Vue de l'exposition au Rocher Palmer (photo Muzaffar Salman)
Vue de l’exposition au Rocher de Palmer (photo Muzaffar Salman)

Ce n’est pas seulement les souffrances de la guerre que décèle le regard du spectateur à l’exposition « L’art en marche », c’est aussi le poids d’un régime qui musèle son peuple. Une quinzaine d’artistes contemporains syriens livrent la destruction de leur pays par la guerre, mais aussi la destruction minutieuse des libertés entamée depuis bien plus de 40 ans.

Nés sous le régime d’Assad père et vivant ensuite sous celui du fils, ils ont d’abord voulu créer par vocation ou par passion pour le dessin, la sculpture, la photographie ou le cinéma.
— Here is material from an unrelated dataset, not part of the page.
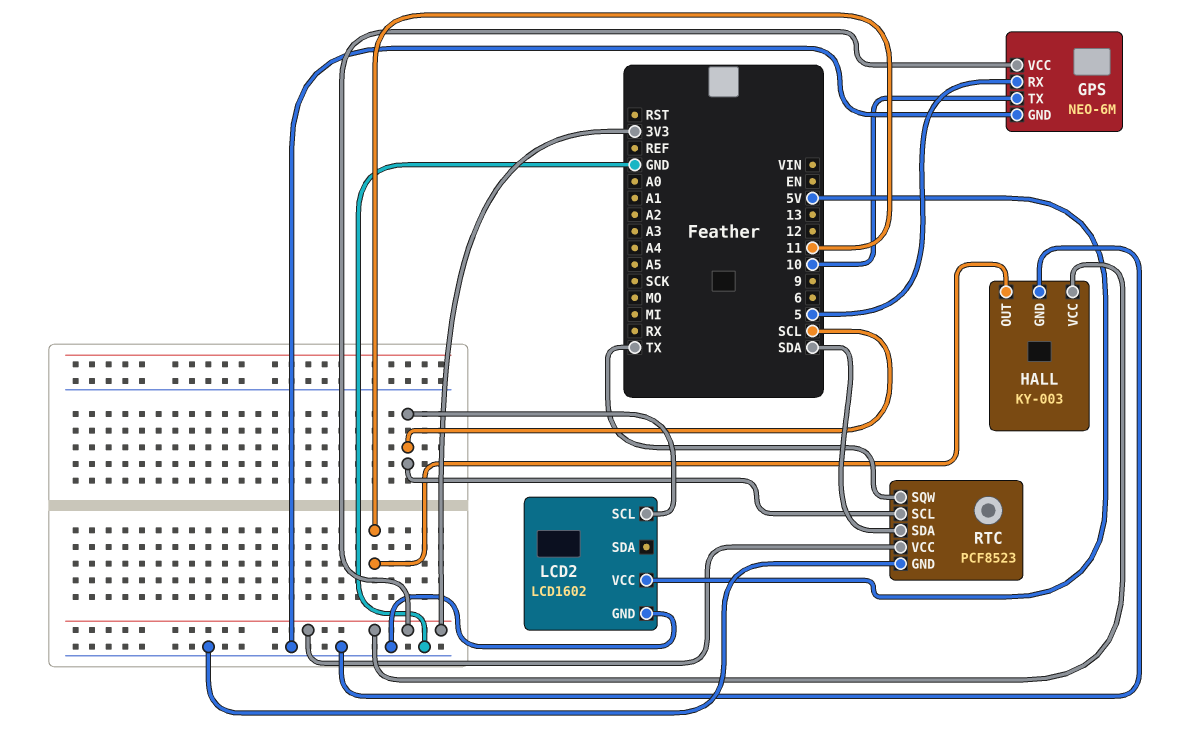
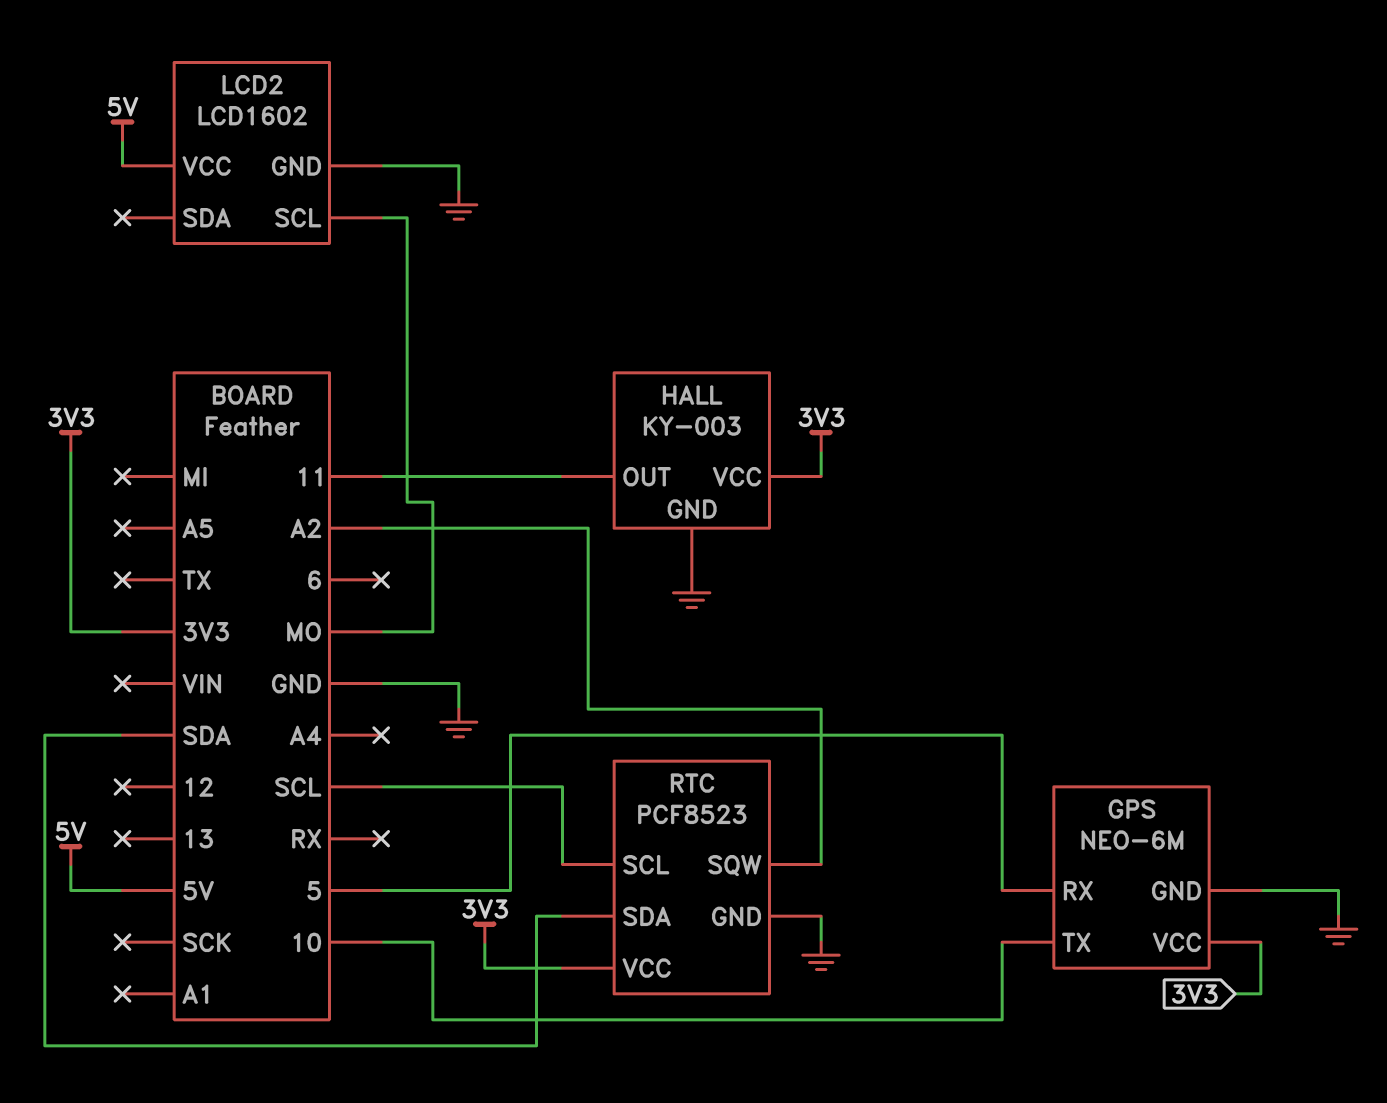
LCD2 pin SCL: SCL -> MO
RTC pin SQW: TX -> A2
La révolution les a « invités » à s’exprimer et à livrer des espoir à travers leurs productions.

« L’importance d’avoir des artistes et des intellectuels qui témoignent », soulignera Alain Juppé lors du vernissage.

Vivant encore en Syrie comme Amr Fahed, Yaser Safi ou Fadi Yaziji, ou en exil comme Muzaffar Salman, Akram Al Halabi ou Monif Ajaj, tous ont connu la surveillance. Et puis sont venus les affres des guerres, celle de la révolution d’abord et celle des invasions extrémistes ensuite. Forcés d’abandonner leurs ateliers, les techniques s’y adaptent : le dessin, la vidéo, les images du conflit sur internet sont devenus leurs outils. Mais la vitalité de la création est toujours là pour rêver un monde meilleur.

En tant qu’artiste, « je n’aime pas jouer au héros »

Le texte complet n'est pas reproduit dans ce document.